# Exploring the New World (D&D 5th Edition)



## strongarm85 (Mar 5, 2015)

Our story begins on a ship an old sailing ship heading west. It is nearing dusk, and the crew is expecting to make landfall in the morning. Throughout the journey, the _Crescent_ has been beset by storm  and rough seas, delaying the journey by several days. It has two tall masts. It's main deck sits about 20 feet above the waves, and the ships keel rises four feet higher.

Above decks many busy sailors work tirelessly while most of the the ships 40 passengers ride bellow. While the ship is capable of carrying twice this number, almost every nook and cranny bellows decks have been filled stuffed with supplies bound for the "New World". A mysterious continent that arose overnight in the midst of a well charted sea, disrupting trade across the world in the process. 

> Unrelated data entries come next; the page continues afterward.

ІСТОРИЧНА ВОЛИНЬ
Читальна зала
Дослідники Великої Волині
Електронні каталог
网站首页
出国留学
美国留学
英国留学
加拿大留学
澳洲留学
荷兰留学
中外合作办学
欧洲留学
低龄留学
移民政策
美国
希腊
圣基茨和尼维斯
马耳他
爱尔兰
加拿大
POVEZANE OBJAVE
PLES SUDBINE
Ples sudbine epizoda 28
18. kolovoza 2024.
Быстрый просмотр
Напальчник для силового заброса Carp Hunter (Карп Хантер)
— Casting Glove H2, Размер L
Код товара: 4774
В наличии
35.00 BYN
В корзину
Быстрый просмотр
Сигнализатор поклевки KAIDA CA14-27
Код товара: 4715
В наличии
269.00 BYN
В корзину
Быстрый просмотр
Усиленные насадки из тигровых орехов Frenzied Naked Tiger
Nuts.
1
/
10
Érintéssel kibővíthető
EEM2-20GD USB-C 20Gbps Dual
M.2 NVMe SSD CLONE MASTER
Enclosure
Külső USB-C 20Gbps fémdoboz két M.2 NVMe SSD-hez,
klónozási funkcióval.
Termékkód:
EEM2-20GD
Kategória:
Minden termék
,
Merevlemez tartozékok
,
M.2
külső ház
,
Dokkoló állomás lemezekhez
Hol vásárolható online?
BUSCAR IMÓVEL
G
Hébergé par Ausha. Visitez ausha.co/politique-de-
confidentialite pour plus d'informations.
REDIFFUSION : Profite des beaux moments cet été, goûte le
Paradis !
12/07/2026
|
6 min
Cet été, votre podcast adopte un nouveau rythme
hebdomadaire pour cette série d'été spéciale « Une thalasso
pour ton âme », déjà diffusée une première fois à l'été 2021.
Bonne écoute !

The arrival of this continent that was heralded by the massive Tsunami it generated, effecting virtually every city along the coast while causing sea levels to rise. The destruction has been wide spread, and many fear what the "arrival" of the new world could mean. This tragedy was soon followed by wide spread rumor of new land,

However, this news was then followed by tales of a vast deserted land and cities that lie abandoned.

While some on this ship seek answers, and to prevent future disasters, many also seek an opportunity for profit, and a place to start a new life on a frontier.


----------